[Changing the subject - btw, is there a list of the recommended subject
prefixes somewhere? For those of us who post rather infrequently to this
list it would be handy]
On 1970-01-01 03:50:53 -0500, Jim Witte wrote:
I have in the past gotten an awful lot of "Mail undeliverable"
message from the daemon, with attached virus code in raw hex. I have
been told that some of the worms will send out email that looks like
such a mail daemon error. This could be, but I got the impression here
that some worm had sent out copies of itself to a bunch of addresses,
with my address in a spoofed From: header, and that for those addresses
that had been cancelled, or did not exist (I've noticed that many
worms/spammers appear to send junk to several "variants" of a
particular address). Then the mail (ALL of it, including the attached
worm code in raw hex) is bounced back to me (the spoofed sender).

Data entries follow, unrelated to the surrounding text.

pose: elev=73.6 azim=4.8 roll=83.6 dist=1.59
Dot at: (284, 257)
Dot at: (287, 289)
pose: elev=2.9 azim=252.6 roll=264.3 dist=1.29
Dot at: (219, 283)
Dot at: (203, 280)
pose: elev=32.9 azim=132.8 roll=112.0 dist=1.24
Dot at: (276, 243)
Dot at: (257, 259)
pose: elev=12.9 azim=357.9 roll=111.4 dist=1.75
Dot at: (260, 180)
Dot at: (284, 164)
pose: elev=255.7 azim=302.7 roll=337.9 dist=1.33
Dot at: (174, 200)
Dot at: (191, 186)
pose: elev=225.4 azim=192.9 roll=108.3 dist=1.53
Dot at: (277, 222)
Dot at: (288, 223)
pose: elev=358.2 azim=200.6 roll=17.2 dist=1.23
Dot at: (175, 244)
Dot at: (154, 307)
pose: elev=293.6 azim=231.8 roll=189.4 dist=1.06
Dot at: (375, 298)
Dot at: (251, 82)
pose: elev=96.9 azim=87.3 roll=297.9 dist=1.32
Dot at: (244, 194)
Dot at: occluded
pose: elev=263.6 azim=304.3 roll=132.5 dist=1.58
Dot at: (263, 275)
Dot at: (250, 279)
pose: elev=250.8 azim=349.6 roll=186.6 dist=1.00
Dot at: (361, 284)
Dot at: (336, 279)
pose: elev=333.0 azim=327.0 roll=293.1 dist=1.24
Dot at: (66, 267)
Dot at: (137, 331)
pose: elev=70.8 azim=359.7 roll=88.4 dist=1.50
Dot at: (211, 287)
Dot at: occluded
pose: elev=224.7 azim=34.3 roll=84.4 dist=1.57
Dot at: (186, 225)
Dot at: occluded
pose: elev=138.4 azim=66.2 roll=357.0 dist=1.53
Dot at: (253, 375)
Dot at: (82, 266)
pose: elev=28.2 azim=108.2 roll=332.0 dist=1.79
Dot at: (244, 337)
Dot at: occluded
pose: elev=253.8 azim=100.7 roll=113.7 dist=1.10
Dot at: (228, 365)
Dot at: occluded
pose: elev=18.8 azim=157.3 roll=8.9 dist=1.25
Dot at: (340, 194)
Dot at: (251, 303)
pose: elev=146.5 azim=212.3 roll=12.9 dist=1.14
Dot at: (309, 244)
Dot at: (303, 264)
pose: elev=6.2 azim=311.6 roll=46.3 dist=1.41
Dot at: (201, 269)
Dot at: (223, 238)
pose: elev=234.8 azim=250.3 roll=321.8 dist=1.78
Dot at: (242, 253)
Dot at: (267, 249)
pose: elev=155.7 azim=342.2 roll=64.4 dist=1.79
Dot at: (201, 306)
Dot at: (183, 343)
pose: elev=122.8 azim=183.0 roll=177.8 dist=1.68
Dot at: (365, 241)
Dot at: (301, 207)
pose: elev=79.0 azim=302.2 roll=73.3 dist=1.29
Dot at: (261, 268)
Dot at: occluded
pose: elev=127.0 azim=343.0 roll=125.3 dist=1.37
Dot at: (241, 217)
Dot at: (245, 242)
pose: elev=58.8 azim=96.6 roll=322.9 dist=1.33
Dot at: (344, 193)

Ignoring the question what "raw hex" might be and the fact that there
are worms which disguise themselves as DSNs, yes, real bounced viruses
and spam are annoying enough.
Does anyone else think this makes sense and that the RFC for mailer
daemons should therefore be changed (or a new RFC proposed, or however
the process goes, I'm new to this, as you can tell..)
There is no need to change an RFC, since, AFAICS, no RFC says that the
complete message must be included in the bounce message:
RFC 2821:
If an SMTP server has accepted the task of relaying the mail and
later finds that the destination is incorrect or that the mail cannot
be delivered for some other reason, then it MUST construct an
"undeliverable mail" notification message and send it to the
originator of the undeliverable mail (as indicated by the reverse-
path). Formats specified for non-delivery reports by other standards
(see, for example, [24, 25]) SHOULD be used if possible.
RFC 3464:
(d) If the original message or a portion of the message is to be
returned to the sender, it appears as the third component of the
multipart/report.
So RFC 2821 only mandates that some non-delivery notification must be
sent, but does not the information included in or the format. Even the
totally useless bounce I got recently "The message sent from <undisclosed>
to <undisclosed> could not be delivered" is conforming to RFC 2821. It
does however strongly recommend the format in RFC 3464
(multipart/report), which includes *the original message or a portion* of
it as an *optional* part.
So an MTA conforming to both RFCs could (and probably should) only
return a part (maybe the first text/plain part) of the original message.
However, RFC 3464 also says:
(e) It must preserve enough information to allow the maintainer of a
remote MTA to understand (and if possible, reproduce) the
conditions that caused a delivery failure at that MTA.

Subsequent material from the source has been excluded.